PhRMA Releases Outline of Voluntary Prescription Drug Advertising Guidelines
The Pharmaceutical Research and Manufacturers of America on Thursday released an outline of voluntary guidelines on how drug manufacturers should advertise prescription products to consumers, the Boston Globe reports (Henderson, Boston Globe, 7/22). Few details were available on Thursday, but a PhRMA spokesperson said the code of conduct will go beyond FDA regulations (Sander, New York Post, 7/22). The guidelines recommend that drug makers:
- Discuss new drugs with physicians before launching consumer advertising campaigns;
- Target ads to appropriate age groups and audiences;
- Include information about drugs' risks and benefits;
- Make claims about drugs only when there is substantial evidence to support the claims (Appleby/Schmidt, USA Today, 7/22);
- Promote disease awareness; and
- Inform uninsured patients about programs that provide no-cost or reduced-cost drugs (Boston Globe, 7/22).
In addition, PhRMA is still working on plans to address consumer complaints, according to PhRMA Senior Vice President Ken Johnson. Johnson said details of the guidelines will be disclosed at a news conference next month (Saul, New York Times, 7/22).
In a statement on Thursday, Senate Majority Leader Bill Frist (R-Tenn.) commended the industry for drafting "greater restrictions on out-of-control direct-to-consumer advertising," adding, "I look forward to reviewing the industry's complete and final recommendations and examining areas where improvements may be needed." However, the group "deflected a plea by [Frist] to voluntarily limit direct-to-consumer advertising for two years after launching a new drug," according to the Philadelphia Inquirer.
Frist had proposed the voluntary moratorium on July 1, saying many drug commercials are "misleading" and often "oversell hope." Johnson said in a telephone interview, "We have a great deal of respect for Sen. Frist. We can and will do a better job of advertising. But we also believe that patients have a right to know about new drugs" (Ginsberg, Philadelphia Inquirer, 7/22).

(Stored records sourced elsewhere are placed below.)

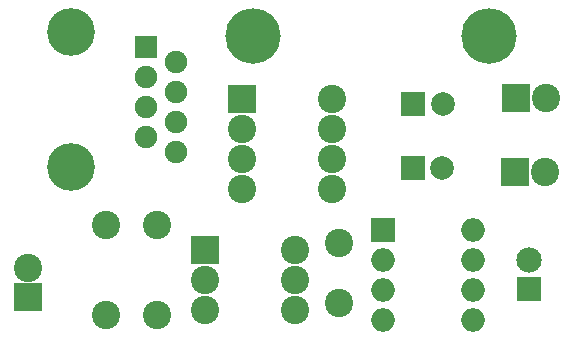
<source format=gbr>
G04 #@! TF.FileFunction,Soldermask,Bot*
%FSLAX46Y46*%
G04 Gerber Fmt 4.6, Leading zero omitted, Abs format (unit mm)*
G04 Created by KiCad (PCBNEW 4.0.6) date 08/17/17 15:20:36*
%MOMM*%
%LPD*%
G01*
G04 APERTURE LIST*
%ADD10C,0.100000*%
%ADD11R,2.150000X2.150000*%
%ADD12C,2.150000*%
%ADD13R,2.400000X2.400000*%
%ADD14C,2.400000*%
%ADD15C,4.050000*%
%ADD16R,1.900000X1.900000*%
%ADD17C,1.900000*%
%ADD18R,2.000000X2.000000*%
%ADD19O,2.000000X2.000000*%
%ADD20C,4.700000*%
%ADD21C,2.000000*%
G04 APERTURE END LIST*
D10*
D11*
X48490000Y6730000D03*
D12*
X48490000Y9230000D03*
D13*
X24210000Y22840000D03*
D14*
X31830000Y15220000D03*
X24210000Y20300000D03*
X31830000Y17760000D03*
X24210000Y17760000D03*
X31830000Y20300000D03*
X24210000Y15220000D03*
X31830000Y22840000D03*
X32360000Y10660000D03*
X32360000Y5580000D03*
D15*
X9730000Y17040000D03*
X9730000Y28470000D03*
D16*
X16080000Y27200000D03*
D17*
X18620000Y25930000D03*
X16080000Y24660000D03*
X18620000Y23390000D03*
X16080000Y22120000D03*
X18620000Y20850000D03*
X16080000Y19580000D03*
X18620000Y18310000D03*
D14*
X12620000Y12170000D03*
X12620000Y4550000D03*
D13*
X47410000Y22940000D03*
D14*
X49910000Y22940000D03*
D13*
X47310000Y16620000D03*
D14*
X49810000Y16620000D03*
X16940000Y12200000D03*
X16940000Y4580000D03*
D13*
X6040000Y6070000D03*
D14*
X6040000Y8570000D03*
D13*
X21050000Y10040000D03*
D14*
X28670000Y4960000D03*
X21050000Y7500000D03*
X28670000Y7500000D03*
X21050000Y4960000D03*
X28670000Y10040000D03*
D18*
X36150000Y11740000D03*
D19*
X43770000Y4120000D03*
X36150000Y9200000D03*
X43770000Y6660000D03*
X36150000Y6660000D03*
X43770000Y9200000D03*
X36150000Y4120000D03*
X43770000Y11740000D03*
D20*
X25100000Y28200000D03*
X45100000Y28200000D03*
D18*
X38630000Y16960000D03*
D21*
X41130000Y16960000D03*
D18*
X38670000Y22450000D03*
D21*
X41170000Y22450000D03*
M02*

</source>
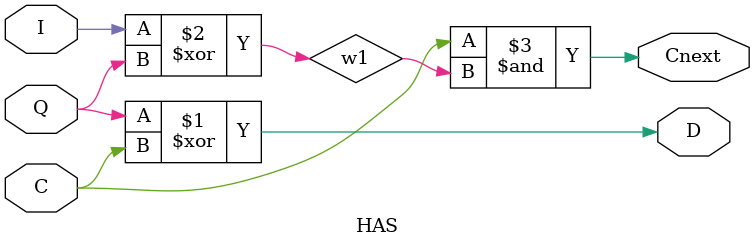
<source format=v>
module HAS (I, Q, C, D, Cnext);
  input I, Q, C;
  output D, Cnext;
  wire w1;
  xor x1 (D, Q, C);
  xor x2 (w1, I, Q);
  and a1 (Cnext, C, w1);
endmodule
</source>
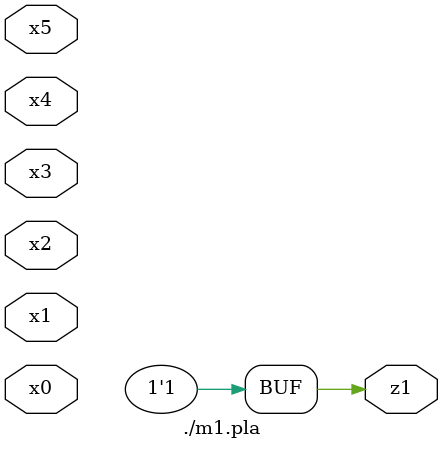
<source format=v>

module \./m1.pla  ( 
    x0, x1, x2, x3, x4, x5,
    z1  );
  input  x0, x1, x2, x3, x4, x5;
  output z1;
  assign z1 = 1'b1;
endmodule



</source>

Sidney Wolfe of the consumer advocacy group Public Citizen said more stringent enforcement of drug advertising by FDA would be more effective than voluntary guidelines from the industry. "The FDA should go back to the 157 times they stopped illegal ads in 1998 from the 24 times they did last year," Wolfe said, adding, "PhRMA can claim it will urge members not to take out misleading ads, but, if they do, the FDA is not going to stop them and neither is PhRMA."
PhRMA CEO Billy Tauzin said, "By approving these principles, the industry is demonstrating its commitment to direct-to-consumer advertising as a way to encourage doctor-patient discussions and provide patients and consumers with accurate, accessible and timely health information" (USA Today, 7/22).